-- Start of Supplied data --

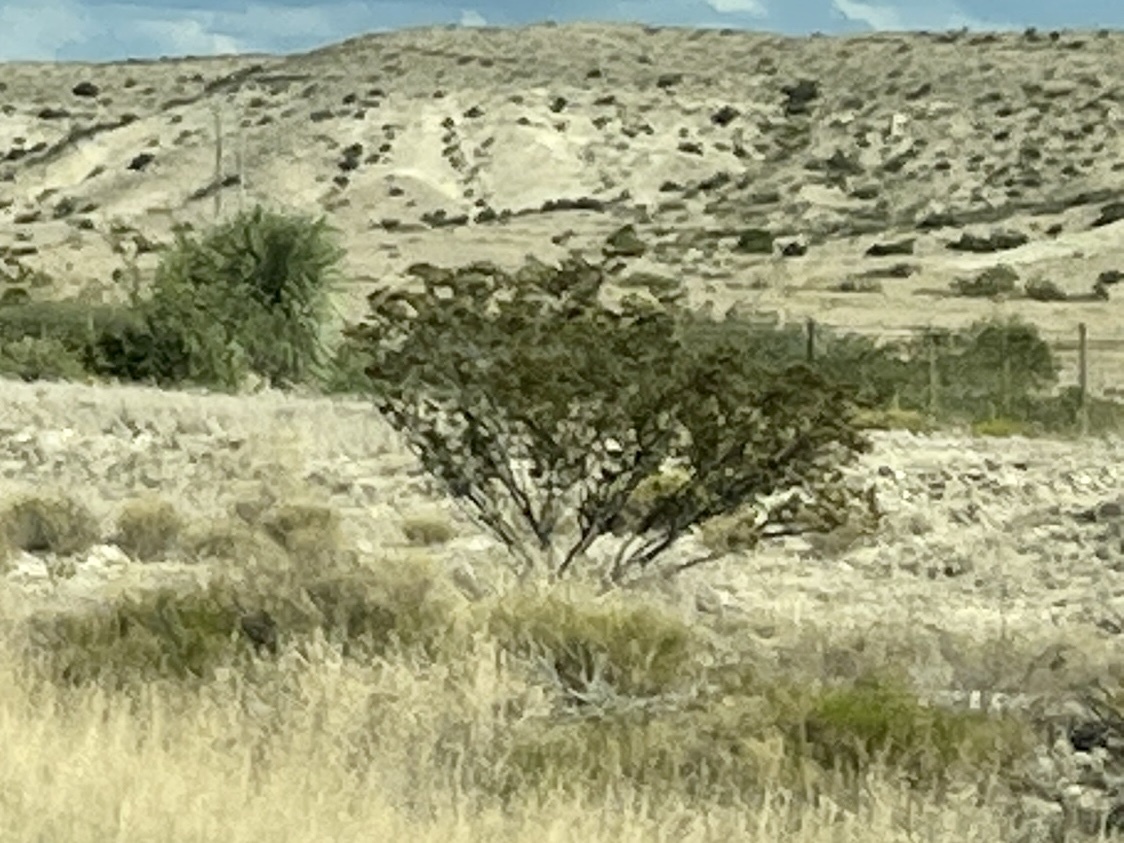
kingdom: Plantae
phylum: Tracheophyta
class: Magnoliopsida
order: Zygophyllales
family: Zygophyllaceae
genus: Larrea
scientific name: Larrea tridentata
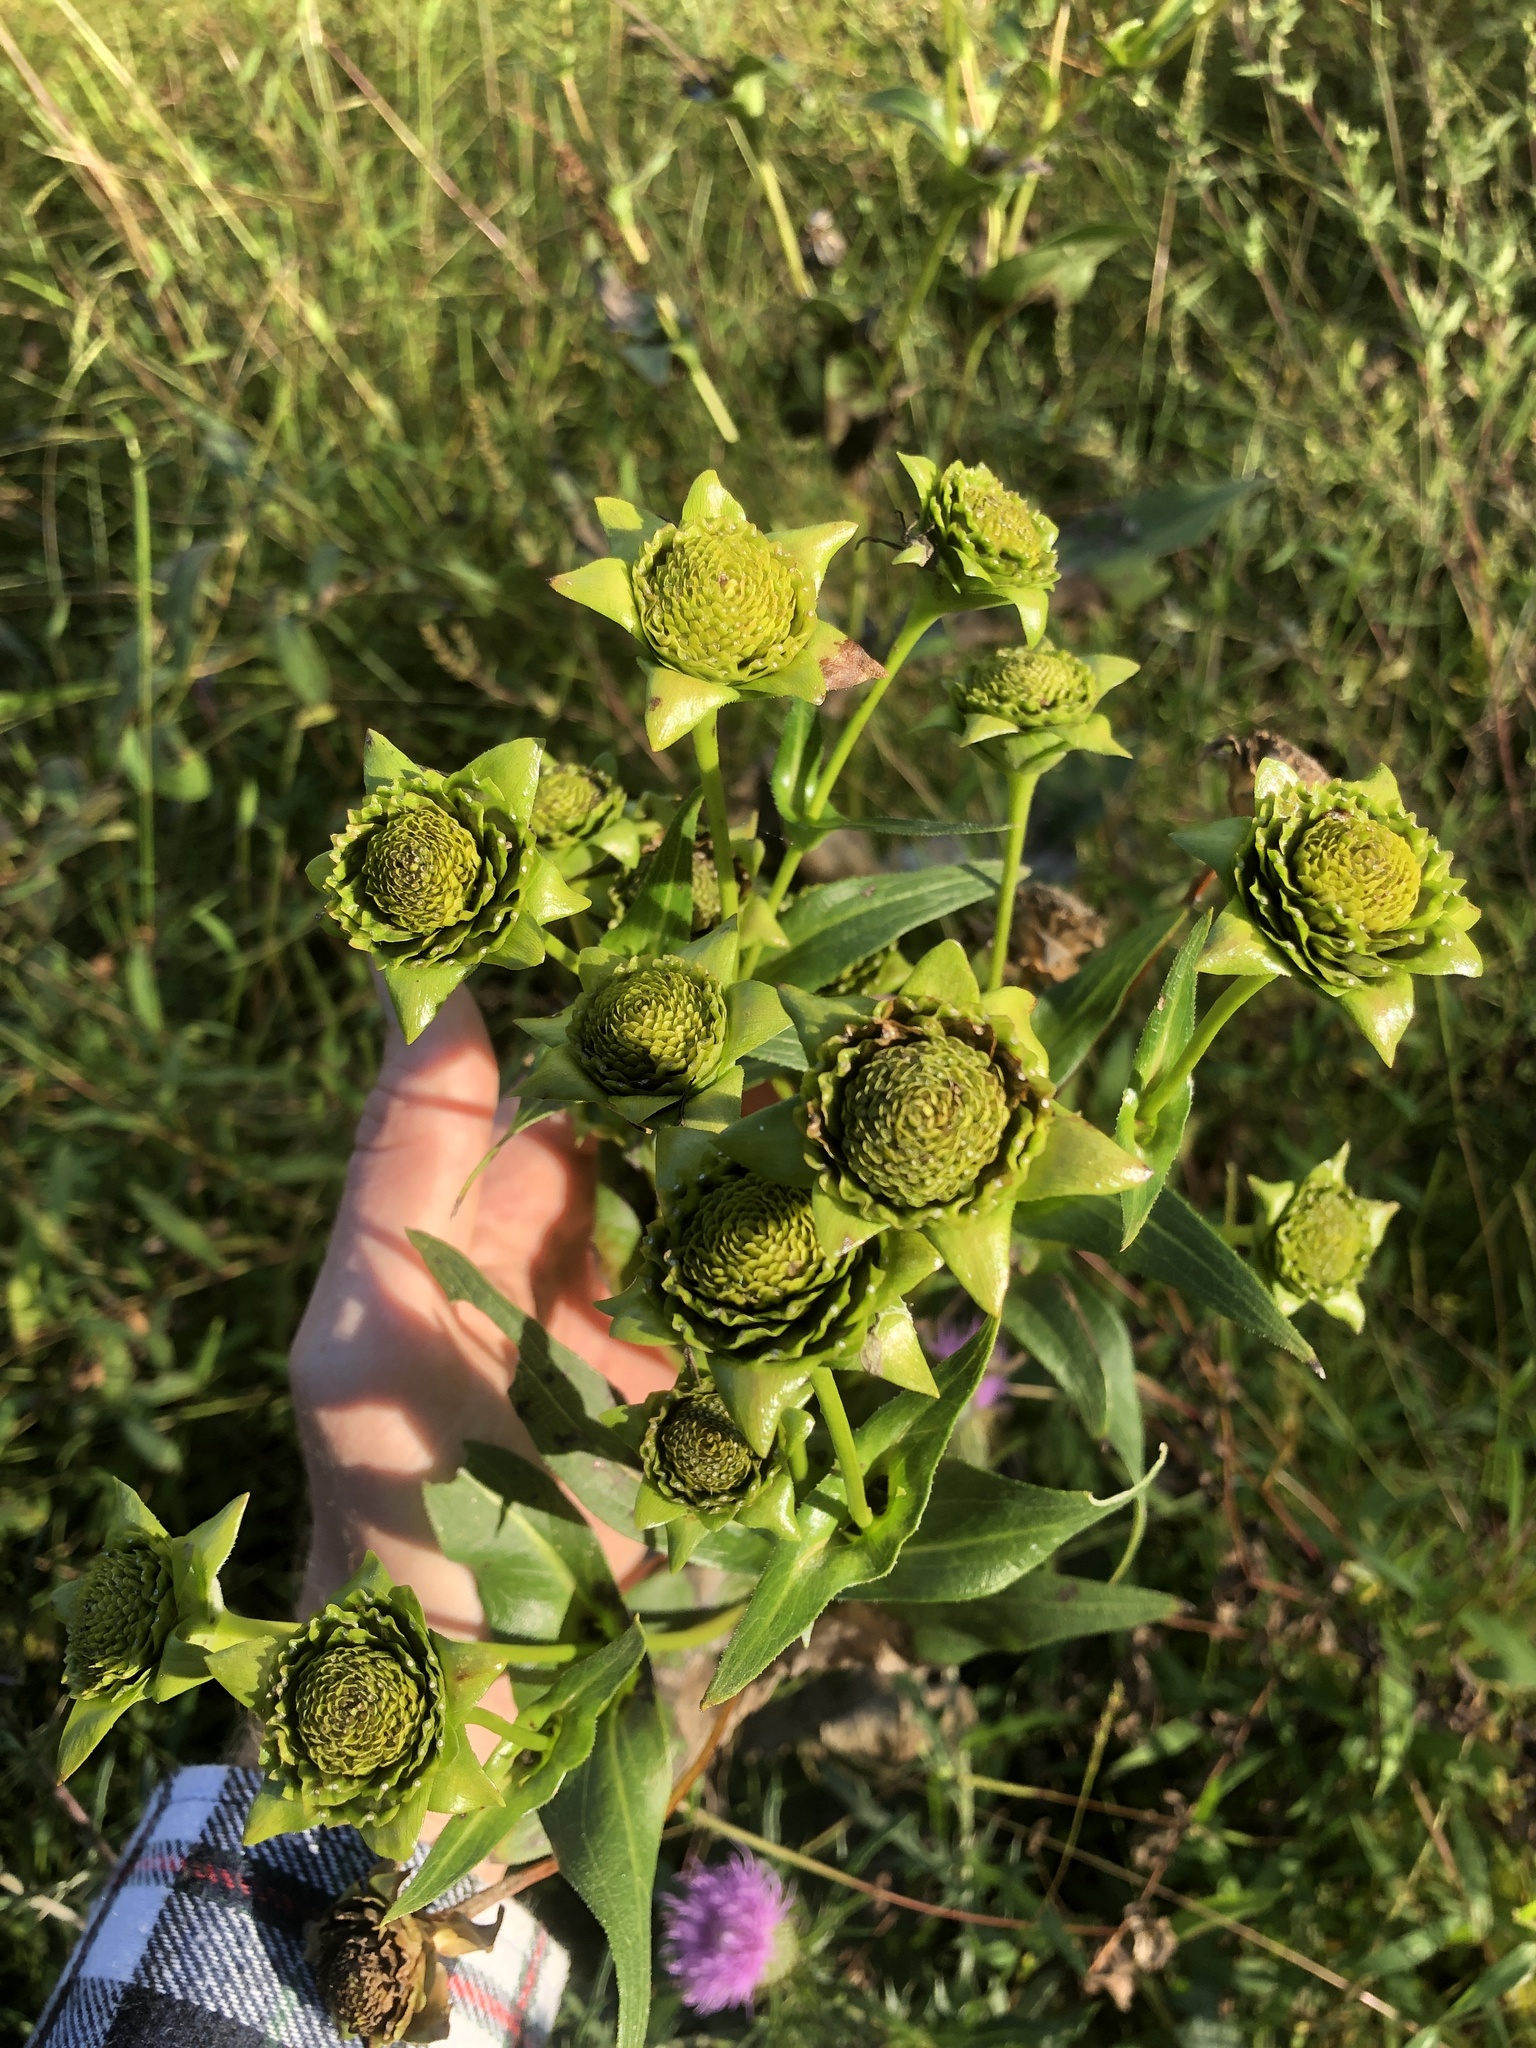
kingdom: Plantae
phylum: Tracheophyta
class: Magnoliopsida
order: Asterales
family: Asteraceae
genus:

-- End of Supplied data --

## Given exercise:
Reproduce every line of the records above word for word, leaving out the pictures.

## Response:
kingdom: Plantae
phylum: Tracheophyta
class: Magnoliopsida
order: Zygophyllales
family: Zygophyllaceae
genus: Larrea
scientific name: Larrea tridentata
kingdom: Plantae
phylum: Tracheophyta
class: Magnoliopsida
order: Asterales
family: Asteraceae
genus:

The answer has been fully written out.